On Fri, 5 Dec 2008 10:44:00 -0500, "Scott McMurray"
<me22.ca+boost <at> gmail.com> said:
> On 2008-12-05, Andy Tompkins <atompkins <at> fastmail.fm> wrote:
> > On Tue, 2 Dec 2008 00:00:32 -0500, "Scott McMurray" said:
> >> I'd rather know whether it was v3 or v5 somewhere more obvious than
> >> the design notes, though.  If I were using v3 (MD5) uuids and
> >> switched to boost not knowing that v5 (SHA1) uuids exist, I'd
> >> likely be very confused when my code stops working with my data.
> >
> > Hmm, I'd be surprised if your code stopped working.
>
> Well, if I had some UUIDs in a database that were generated from a v3
> algorithm, and I tried to look one up from the base string, but
> generated the UUID from the v5 algorithm, the lookup would fail.

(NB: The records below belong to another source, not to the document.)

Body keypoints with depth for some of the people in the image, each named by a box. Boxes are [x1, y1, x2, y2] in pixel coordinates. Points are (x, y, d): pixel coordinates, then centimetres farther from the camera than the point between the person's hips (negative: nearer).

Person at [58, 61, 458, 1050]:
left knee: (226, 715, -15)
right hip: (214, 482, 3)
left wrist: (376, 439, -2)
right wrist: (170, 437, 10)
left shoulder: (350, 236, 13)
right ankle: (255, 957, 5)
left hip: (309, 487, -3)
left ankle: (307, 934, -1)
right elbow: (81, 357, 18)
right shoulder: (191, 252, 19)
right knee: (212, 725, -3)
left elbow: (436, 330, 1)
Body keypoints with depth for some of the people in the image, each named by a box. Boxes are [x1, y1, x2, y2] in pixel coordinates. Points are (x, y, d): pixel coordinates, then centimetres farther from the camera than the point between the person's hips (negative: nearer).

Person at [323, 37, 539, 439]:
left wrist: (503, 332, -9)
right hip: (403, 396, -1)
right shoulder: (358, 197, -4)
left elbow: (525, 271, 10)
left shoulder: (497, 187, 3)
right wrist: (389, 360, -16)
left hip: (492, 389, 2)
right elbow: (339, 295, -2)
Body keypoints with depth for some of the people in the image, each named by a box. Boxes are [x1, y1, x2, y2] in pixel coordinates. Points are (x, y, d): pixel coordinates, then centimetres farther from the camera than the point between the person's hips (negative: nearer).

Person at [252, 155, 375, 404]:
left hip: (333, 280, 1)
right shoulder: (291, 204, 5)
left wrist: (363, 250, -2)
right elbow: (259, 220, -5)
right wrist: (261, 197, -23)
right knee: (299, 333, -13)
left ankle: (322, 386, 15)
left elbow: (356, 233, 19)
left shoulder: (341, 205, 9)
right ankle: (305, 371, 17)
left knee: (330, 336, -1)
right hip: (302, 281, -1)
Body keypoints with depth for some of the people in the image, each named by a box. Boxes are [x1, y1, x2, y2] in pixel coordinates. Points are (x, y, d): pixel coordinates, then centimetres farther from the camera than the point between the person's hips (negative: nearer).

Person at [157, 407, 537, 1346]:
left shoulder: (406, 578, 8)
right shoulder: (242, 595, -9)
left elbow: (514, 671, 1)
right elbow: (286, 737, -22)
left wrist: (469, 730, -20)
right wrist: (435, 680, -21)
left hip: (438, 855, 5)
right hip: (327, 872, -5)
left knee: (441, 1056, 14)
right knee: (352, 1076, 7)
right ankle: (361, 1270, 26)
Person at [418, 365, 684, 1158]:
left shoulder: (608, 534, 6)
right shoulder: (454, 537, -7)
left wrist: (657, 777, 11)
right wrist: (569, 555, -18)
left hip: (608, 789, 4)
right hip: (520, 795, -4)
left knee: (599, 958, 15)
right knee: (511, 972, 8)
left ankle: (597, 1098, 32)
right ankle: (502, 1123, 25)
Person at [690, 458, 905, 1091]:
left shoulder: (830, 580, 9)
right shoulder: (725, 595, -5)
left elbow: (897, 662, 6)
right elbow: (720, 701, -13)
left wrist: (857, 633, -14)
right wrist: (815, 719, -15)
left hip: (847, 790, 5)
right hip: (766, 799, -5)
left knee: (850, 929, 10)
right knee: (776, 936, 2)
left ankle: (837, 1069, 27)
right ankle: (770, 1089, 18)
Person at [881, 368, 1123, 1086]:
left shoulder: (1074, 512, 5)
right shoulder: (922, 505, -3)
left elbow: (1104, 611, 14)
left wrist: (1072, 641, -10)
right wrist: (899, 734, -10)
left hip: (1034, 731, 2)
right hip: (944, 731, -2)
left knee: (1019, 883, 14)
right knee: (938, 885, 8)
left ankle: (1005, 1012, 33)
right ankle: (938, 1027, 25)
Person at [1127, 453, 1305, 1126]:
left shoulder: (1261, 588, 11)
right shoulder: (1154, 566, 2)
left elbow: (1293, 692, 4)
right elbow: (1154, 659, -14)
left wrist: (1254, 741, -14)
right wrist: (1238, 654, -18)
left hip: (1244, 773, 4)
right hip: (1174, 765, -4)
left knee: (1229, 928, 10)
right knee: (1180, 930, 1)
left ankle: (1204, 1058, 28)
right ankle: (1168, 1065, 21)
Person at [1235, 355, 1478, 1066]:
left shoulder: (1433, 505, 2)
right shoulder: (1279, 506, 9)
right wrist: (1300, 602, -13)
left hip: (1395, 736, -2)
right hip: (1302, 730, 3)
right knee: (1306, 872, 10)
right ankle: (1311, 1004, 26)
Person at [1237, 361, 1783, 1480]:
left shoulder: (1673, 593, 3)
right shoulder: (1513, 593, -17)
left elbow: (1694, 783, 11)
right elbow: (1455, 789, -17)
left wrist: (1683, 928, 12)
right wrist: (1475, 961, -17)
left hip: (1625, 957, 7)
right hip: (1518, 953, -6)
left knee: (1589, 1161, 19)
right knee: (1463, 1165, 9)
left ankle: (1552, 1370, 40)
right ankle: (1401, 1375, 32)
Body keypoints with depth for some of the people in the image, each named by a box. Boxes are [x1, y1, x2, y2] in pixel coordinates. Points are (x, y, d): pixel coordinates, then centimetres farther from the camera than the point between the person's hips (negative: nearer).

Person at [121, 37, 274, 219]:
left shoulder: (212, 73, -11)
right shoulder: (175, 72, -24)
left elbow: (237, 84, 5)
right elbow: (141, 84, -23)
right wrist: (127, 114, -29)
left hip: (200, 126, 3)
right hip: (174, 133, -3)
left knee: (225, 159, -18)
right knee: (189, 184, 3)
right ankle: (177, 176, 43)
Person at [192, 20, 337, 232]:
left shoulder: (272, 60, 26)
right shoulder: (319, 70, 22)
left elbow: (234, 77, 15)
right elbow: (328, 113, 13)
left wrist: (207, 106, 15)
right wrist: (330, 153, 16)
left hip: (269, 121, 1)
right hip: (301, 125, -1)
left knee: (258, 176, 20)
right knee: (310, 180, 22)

Ah, I understand.  Yes this would be a problem.

> Though I have no idea whether this would be an issue in practice.

Good question.  I don't know how boost::uuids can prevent this besides
documentation.

> > But regardless, would it be enough to add a/some member functions to
> > uuid so that one could ask what type of uuid it was?  For example:
> >
> > boost::uuids::version_type v = u.version();
> >
>
> I think that's an excellent idea.
>
> I don't think it solves the issue, though, since I likely wouldn't
> think to check going from some hypothetical old C API's
>
>     UuidCreateByName(&id, UUID_NAMESPACE_DNS, "www.widgets.com", 15);
>
> to
>
>     id = boost::uuids::uuid::create(dns_namespace_uuid,
>     "www.widgets.com");

I agree, it doesn't solve the issue.  I think the best guard against
this would be with unit tests for their code.